На скулах Альбинони выступили пятна румянца, крылья носа дрогнули.
– Вы что же, Орсо, мните себя обиженным? После всего того, что вы учинили, вы изволите рядиться в тогу мстителя?
Даже в неверных багровых всполохах огней было видно, как взгляд полковника налился черным бешенством. Лезвие скьявоны тут же уперлось пастору в ребра:
– Наши с вами счеты позади, Эрнесто, – промолвил кондотьер, не меняя тона, – нас рассудят в другом суде. Здесь же и сейчас мне нужно только Наследие Гамальяно. Вы, конечно, не согласитесь со мной, но, по совести, вам следовало бы исправить то, что вы сделали.
– А кто исправит то, что сделали вы? – холодно парировал Альбинони.
– Не тревожьтесь, Эрнесто. Это Господь подчас предвзят, в аду же не ошибаются. – Лезвие проткнуло рясу. – Хватит софистики. Отдайте Треть, и вся эта история закончится.
Альбинони не ответил. Он молча опустил глаза и с почти рассеянным видом провел пальцем по лезвию скьявоны.
– Послушайте, Орсо, – начал он негромко, – зачем вам эта проклятая вещь? Она приносит несчастье всем, кто ею обладает, вам ли не знать. Она погубила меня – погубит и вас. Дьявол, принесший ее в мир, передумал. Он хочет ее назад и не отступится. Не стойте у него на пути. Скажите хозяйке, что я сжег Треть у вас на глазах и вы убили меня за это, как я того и заслуживал. Вот, Орсо, возьмите. – Пастор стянул с тонких пальцев два старинных перстня, потом торопливо снял с шеи ладанку и вынул из кармана часы. – Эти кольца и хронометр стоят огромных денег, они – последнее достояние моей семьи. Ладанка же эта дурно изготовлена, но я привез ее из Святой земли, она освящена у самого Гроба Господня и заключает весьма редкий текст из Библии. Ее завещал мне перед смертью некий испанский монах. Подумайте, Орсо. Несколько сотен золотых цехинов и благословение католической церкви – или проклятие, нависающее над каждым, кому в недобрый час угодит в руки.

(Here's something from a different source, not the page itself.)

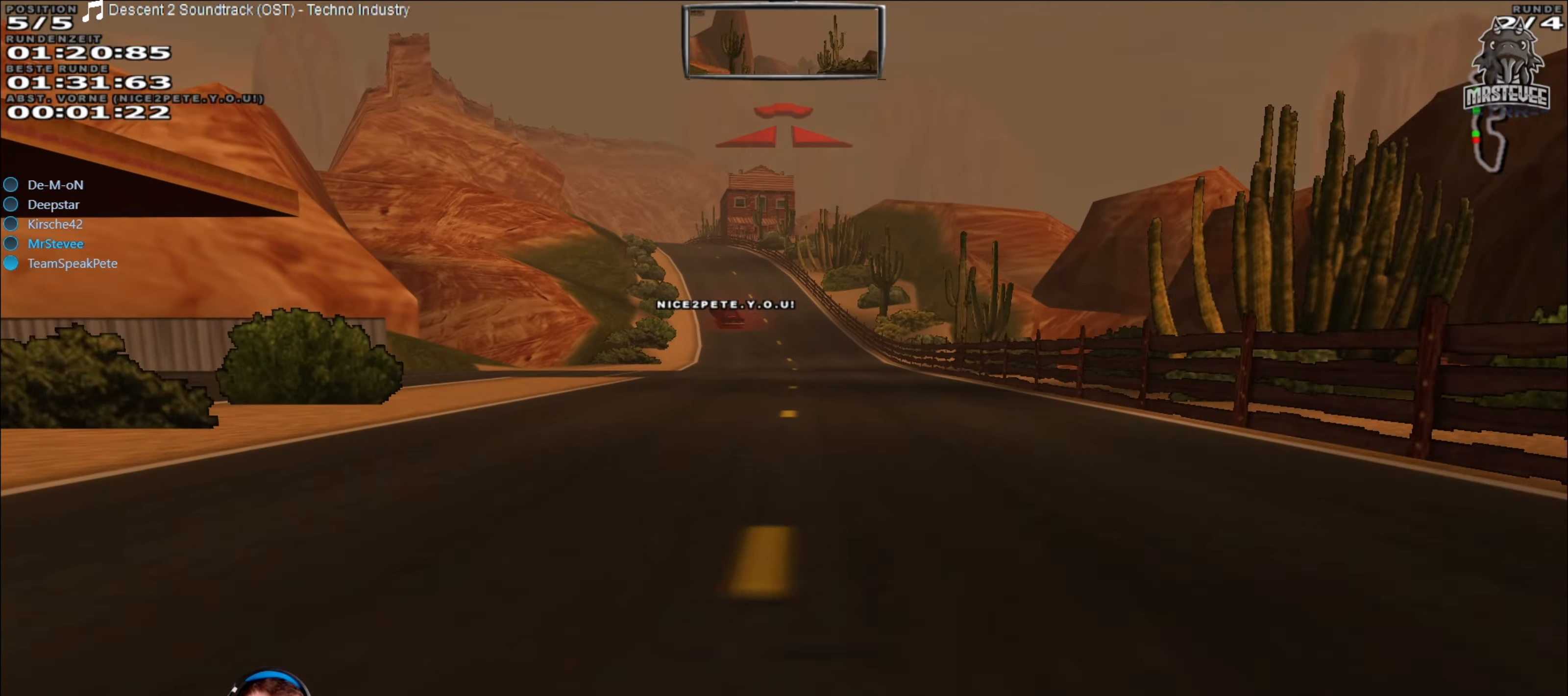
{"buttons": ["R2"], "left_stick": "right", "right_stick": "center", "events": [[100, "left_stick", "center"], [250, "left_stick", "right"]]}
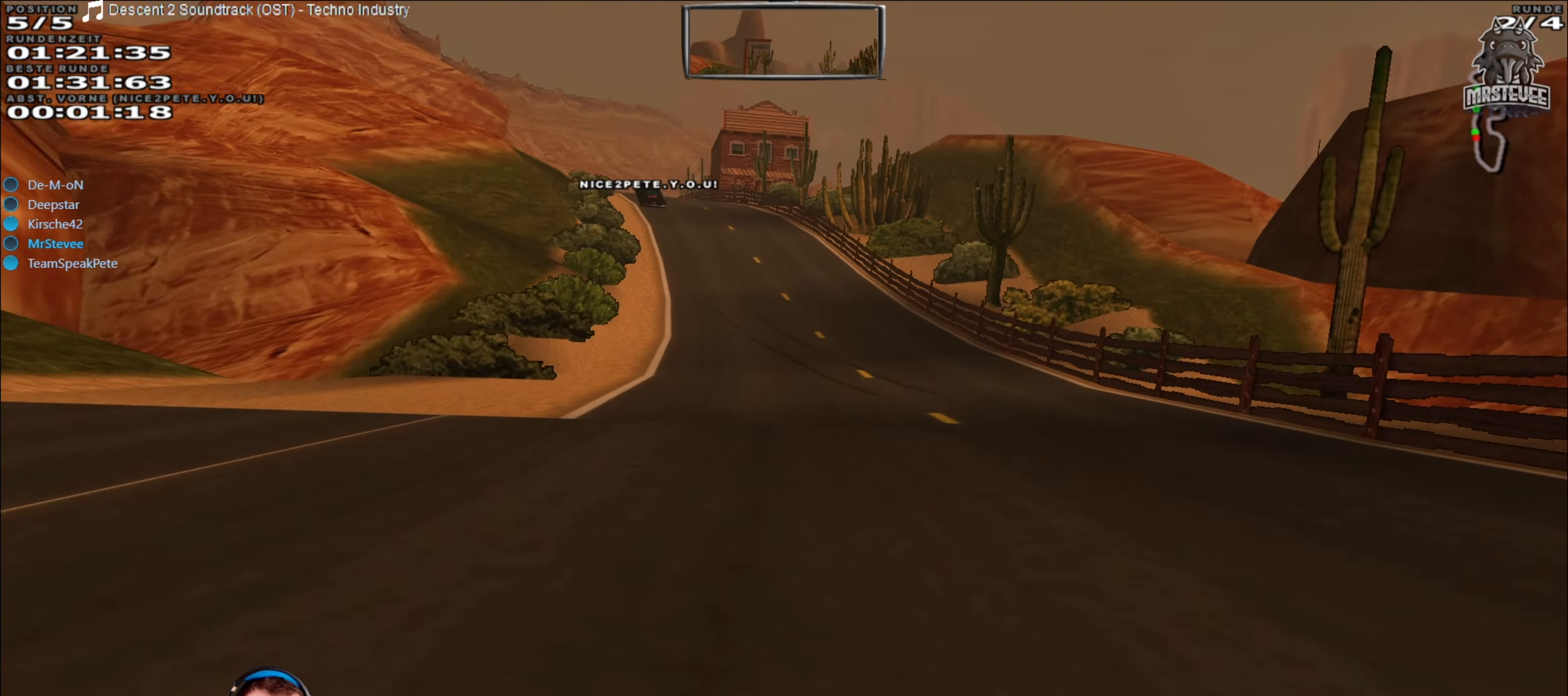
{"buttons": ["R2"], "left_stick": "center", "right_stick": "center", "events": [[33, "left_stick", "center"], [150, "left_stick", "left"], [283, "R2", "up"], [400, "R2", "down"], [466, "left_stick", "center"]]}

Пастор умолк, глядя Орсо в глаза и сжимая драгоценности в руках. На высоком лбу блестели капли пота, седые волосы казались медными в отблесках огня. Кондотьер брезгливо сплюнул:
– Не пытайтесь меня подкупить, Эрнесто. Только не меня. Мне ничего не нужно от скопища грязных ублюдков, называющих себя слугами святой церкви. Мне нужна Треть – а вам пригодится быстрая смерть. Я жду.
Альбинони помолчал, а потом сжал пальцы так крепко, что побелели суставы.
– Что ж. Ищите, Орсо, – твердо отрезал он и одним изящным, почти танцевальным движением нанизался грудью на клинок.
Полковник окаменел. С бранью рванул скьявону назад, и пастор Альбинони тяжело осел на ступеньки, все так же глядя в глаза кондотьеру. Несколько блестящих темных капель скользнуло с острия на камень крыльца.
– Тварь… – прошептал Орсо. – Тварь, тварь! – заревел он вдруг, остервенело вонзая клинок в живот умирающего, а затем снова и снова. – Будь ты проклят, проклят!
Но пастор уже не слышал, только тело равнодушно дергалось при каждом ударе да глухо постукивала о створку двери безвольно откинутая голова. Орсо отшвырнул окровавленную скьявону и рухнул на ступеньку, тяжело дыша и все еще бессвязно что‑то бормоча.
* * *
…Полковник оборвал смех, отирая пот со лба. Куда мне до вас, пастор. От вашего хохота сейчас должен сотрясаться ад. Правду говорят, что самый надежный тайник всегда на самом виду. Как настырно вы совали мне в руки ладанку, как пафосно толковали о Святой церкви! Вы знали, что этим лишь сильнее оттолкнете меня от своего подкупа. И плевать вы хотели на мои угрозы, когда я сам тыкал избавлением вам в грудь. Право, вы слишком изящно выставили меня олухом, чтобы я мог обидеться.
Поднявшись на ноги, Орсо вновь обратился к Пеппо:
– А знаете, Джузеппе, вы мне нравитесь. Я уважаю смелых людей. Однако оцените происходящее здраво: ни вам, ни Годелоту не будет покоя. Сегодня вы обошли меня, но настанет завтра. Бросьтесь сейчас со стены – и я примусь за ваших друзей. Я вытрясу из Годелота все, что он знает, до последнего слова. Я разыщу мальчугана, что носил для вас письма, наведаюсь снова к прелестной лавочнице. Я буду клевать по зерну, словно воробей, и все равно добьюсь своего. Вы же сами, будто малодушный дезертир, просто спрячетесь в земле, отдав своих близких мне на съедение. Да, вероятно, я могу опоздать. Но подумайте, сколько жизней будет без всякого толка сломано вашим упорством.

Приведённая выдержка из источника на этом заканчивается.